=== Begin Enclosure ===
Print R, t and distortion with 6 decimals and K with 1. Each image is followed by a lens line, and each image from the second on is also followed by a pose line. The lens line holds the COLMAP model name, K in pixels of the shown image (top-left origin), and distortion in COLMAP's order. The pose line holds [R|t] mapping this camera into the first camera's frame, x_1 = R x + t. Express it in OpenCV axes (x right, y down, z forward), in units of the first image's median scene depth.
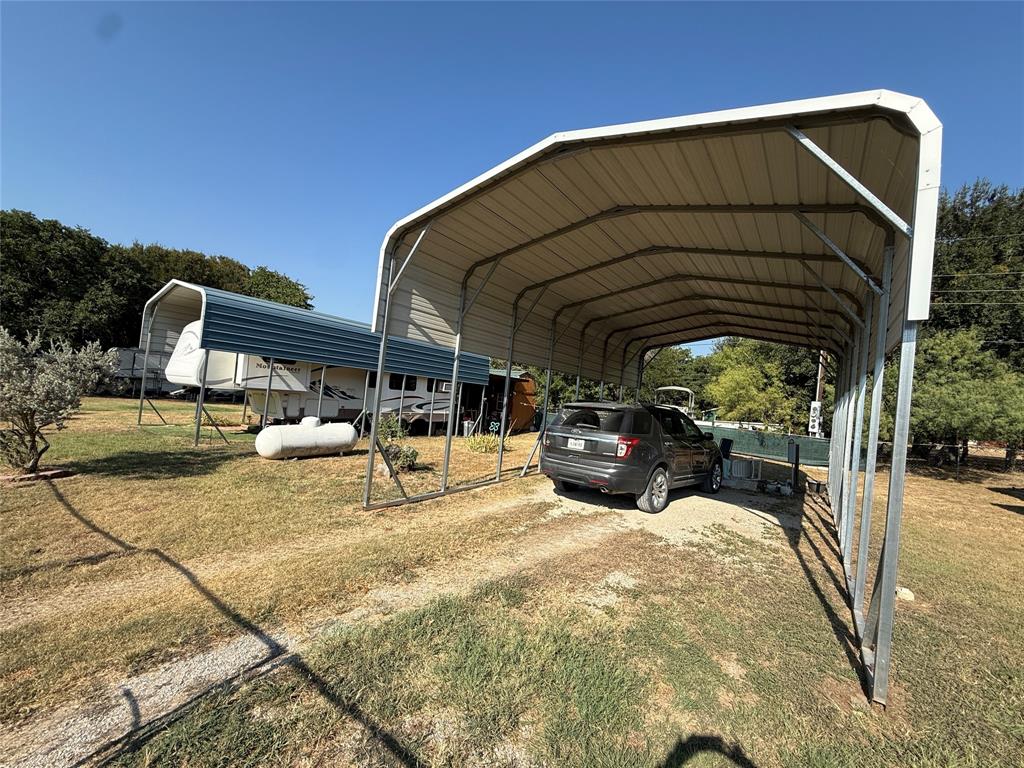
lens RADIAL K [[408.2, 0, 509.5], [0, 408.2, 385.6], [0, 0, 1]] dist [-0.001062, 0.000307]
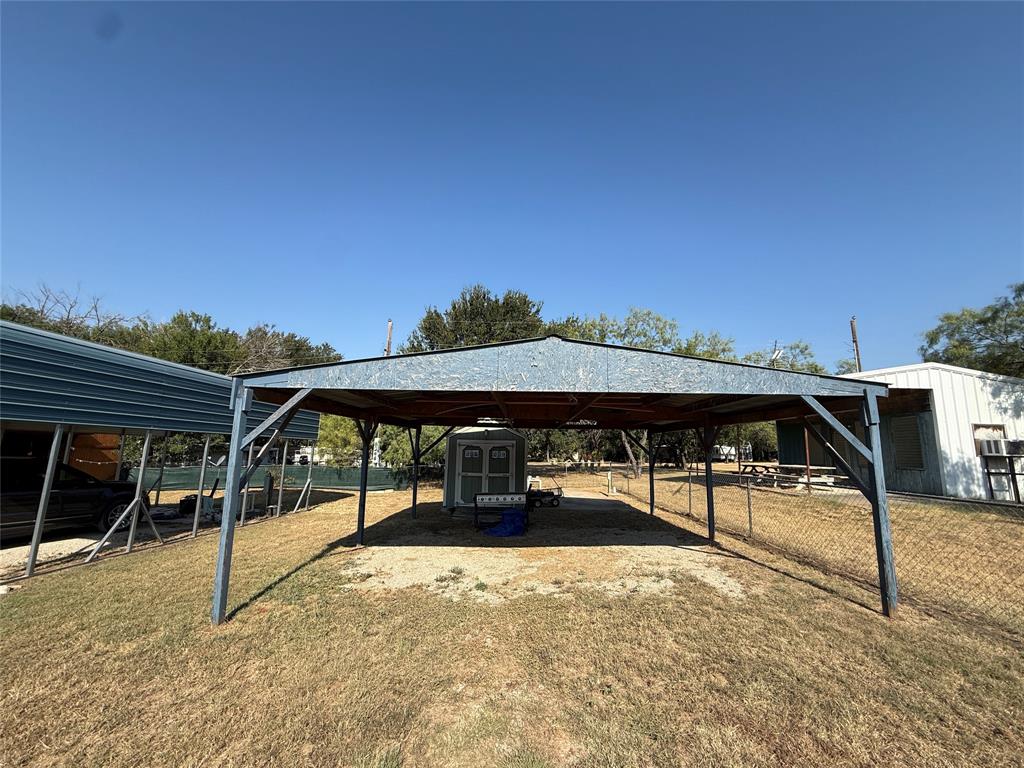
lens RADIAL K [[408.2, 0, 511.7], [0, 408.2, 385.1], [0, 0, 1]] dist [-0.001062, 0.000307]
pose [[0.839954, 0.007472, 0.542607, 0.620652], [0.049275, 0.994724, -0.089975, 0.016461], [-0.540416, 0.102312, 0.835154, -0.408670]]
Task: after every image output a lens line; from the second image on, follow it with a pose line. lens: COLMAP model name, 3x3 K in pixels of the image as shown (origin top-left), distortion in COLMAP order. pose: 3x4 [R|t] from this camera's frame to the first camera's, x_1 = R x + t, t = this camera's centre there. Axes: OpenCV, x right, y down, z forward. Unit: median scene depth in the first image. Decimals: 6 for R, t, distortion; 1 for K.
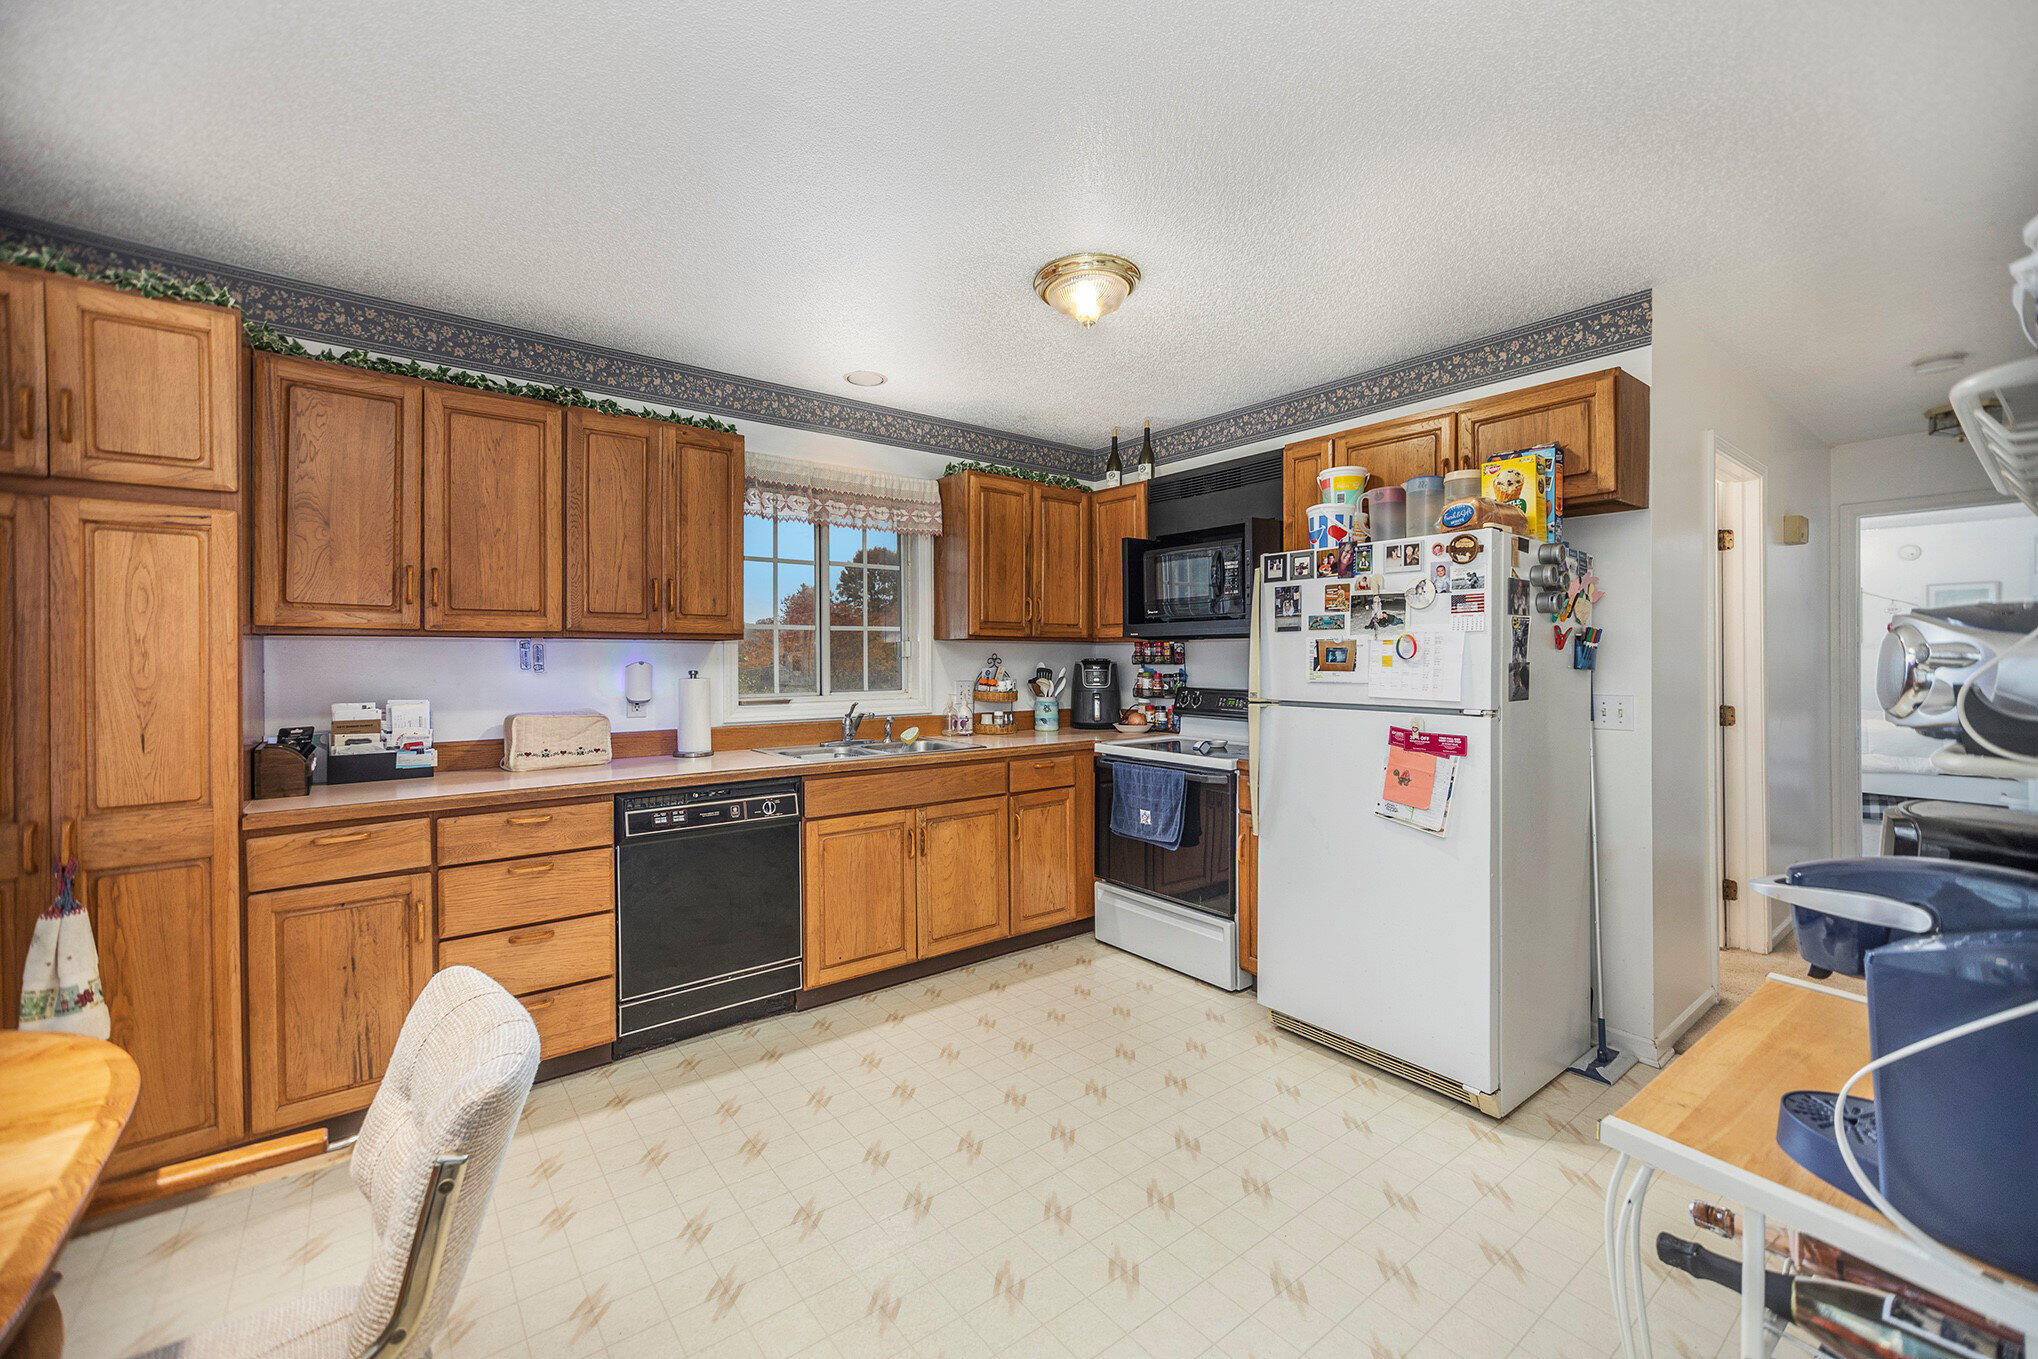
lens RADIAL K [[822.6, 0, 1009.8], [0, 822.6, 671.4], [0, 0, 1]] dist [0.001044, -0.000130]
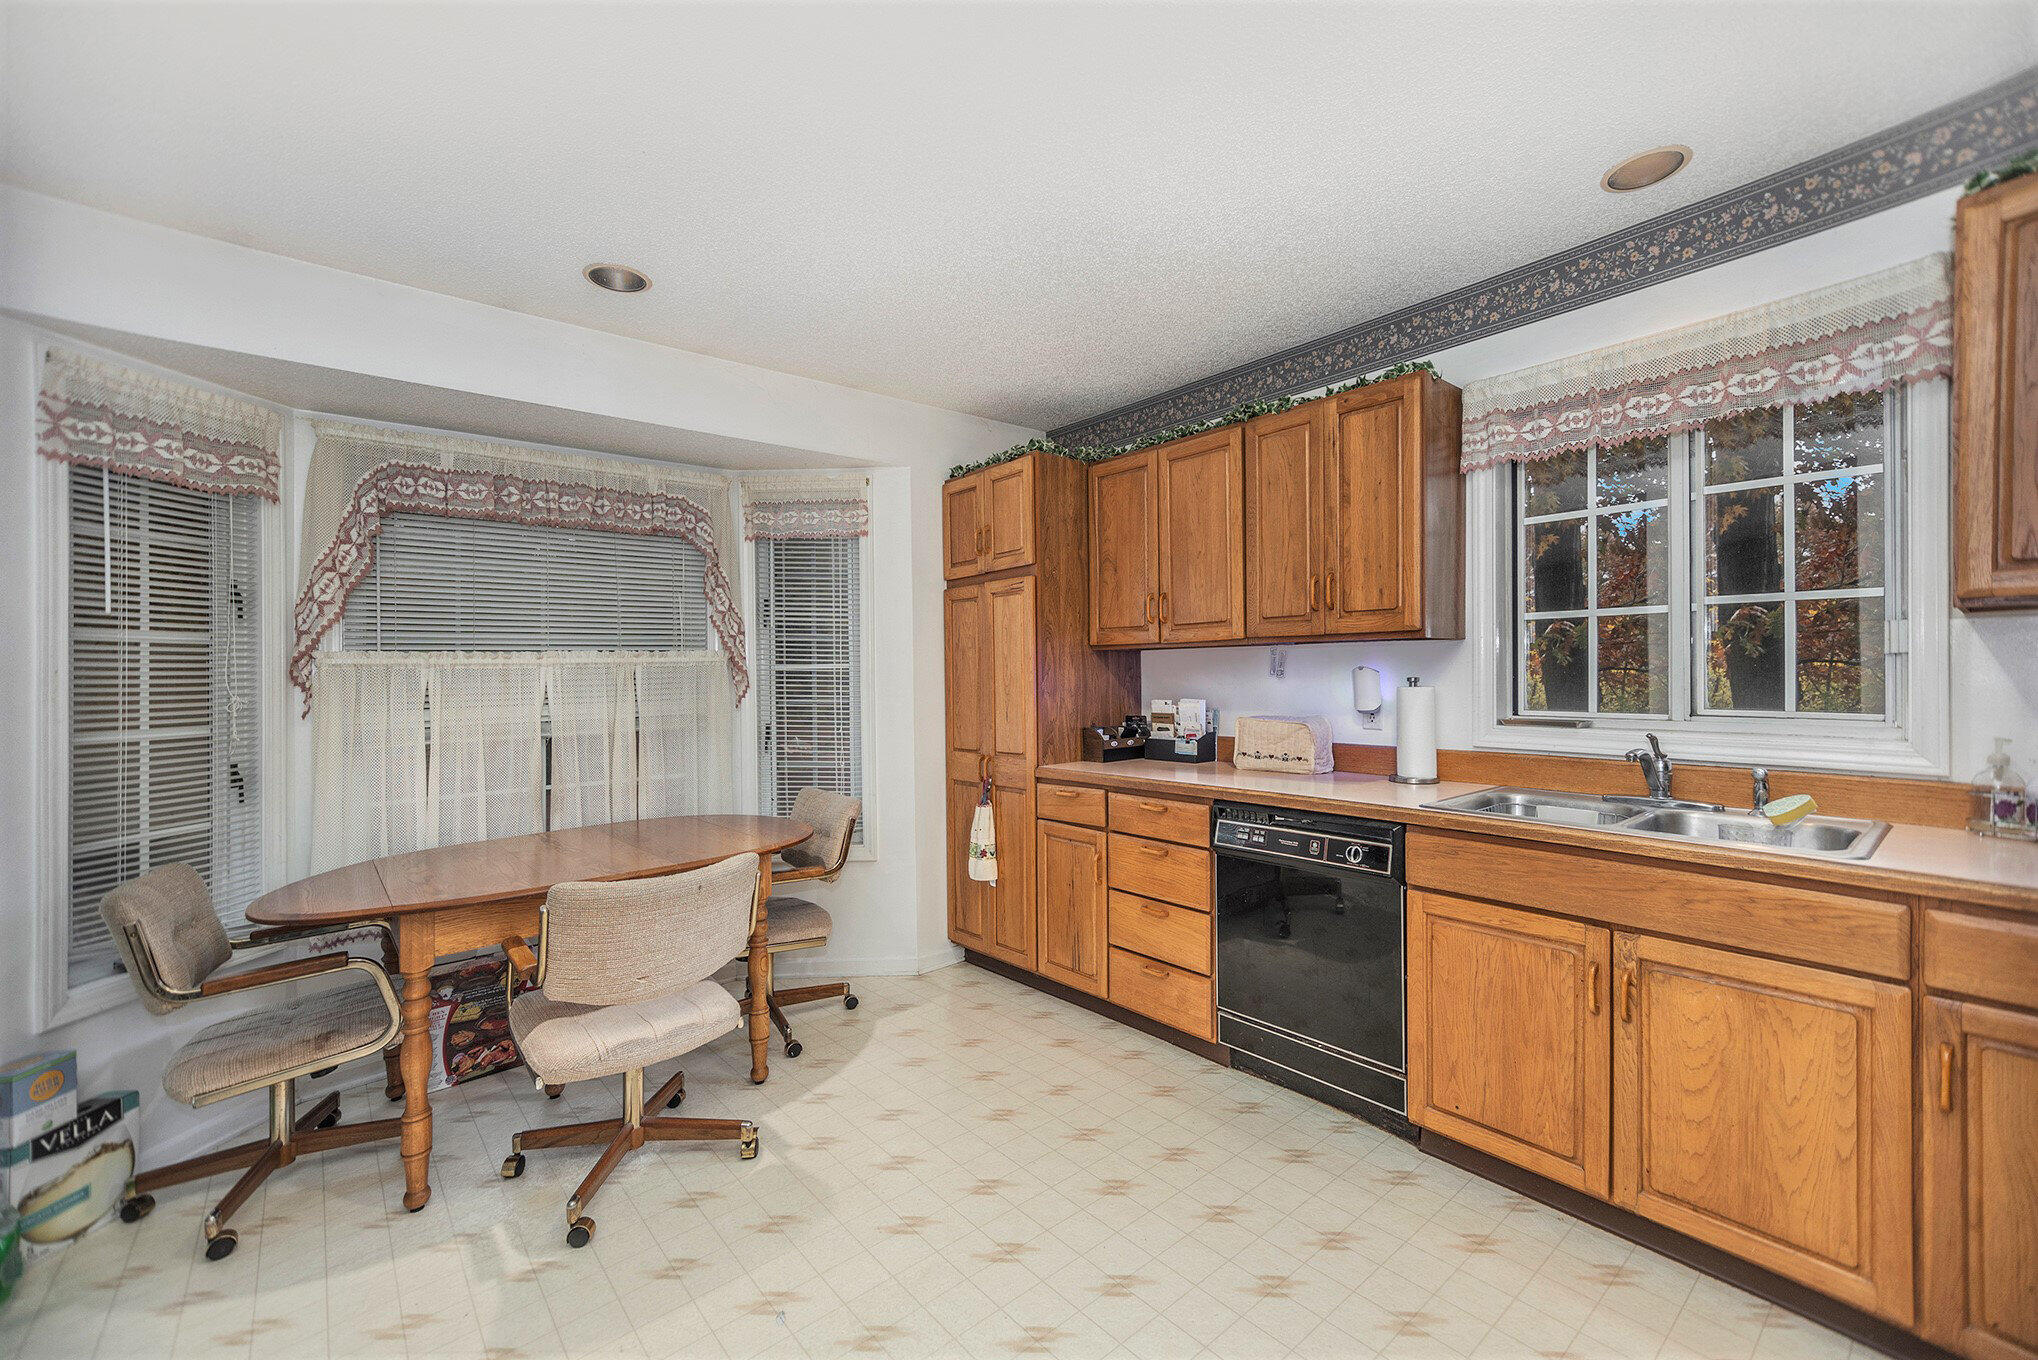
=== End Enclosure ===
Task instructions: Can you return all of the lines above verbatim, leaving out the pictures?

Response area:
Print R, t and distortion with 6 decimals and K with 1. Each image is followed by a lens line, and each image from the second on is also followed by a pose line. The lens line holds the COLMAP model name, K in pixels of the shown image (top-left origin), and distortion in COLMAP's order. The pose line holds [R|t] mapping this camera into the first camera's frame, x_1 = R x + t. Express it in OpenCV axes (x right, y down, z forward), in units of the first image's median scene depth.
lens RADIAL K [[408.2, 0, 509.5], [0, 408.2, 385.6], [0, 0, 1]] dist [-0.001062, 0.000307]
lens RADIAL K [[408.2, 0, 511.7], [0, 408.2, 385.1], [0, 0, 1]] dist [-0.001062, 0.000307]
pose [[0.839954, 0.007472, 0.542607, 0.620652], [0.049275, 0.994724, -0.089975, 0.016461], [-0.540416, 0.102312, 0.835154, -0.408670]]
Task: after every image output a lens line; from the second image on, follow it with a pose line. lens: COLMAP model name, 3x3 K in pixels of the image as shown (origin top-left), distortion in COLMAP order. pose: 3x4 [R|t] from this camera's frame to the first camera's, x_1 = R x + t, t = this camera's centre there. Axes: OpenCV, x right, y down, z forward. Unit: median scene depth in the first image. Decimals: 6 for R, t, distortion; 1 for K.
lens RADIAL K [[822.6, 0, 1009.8], [0, 822.6, 671.4], [0, 0, 1]] dist [0.001044, -0.000130]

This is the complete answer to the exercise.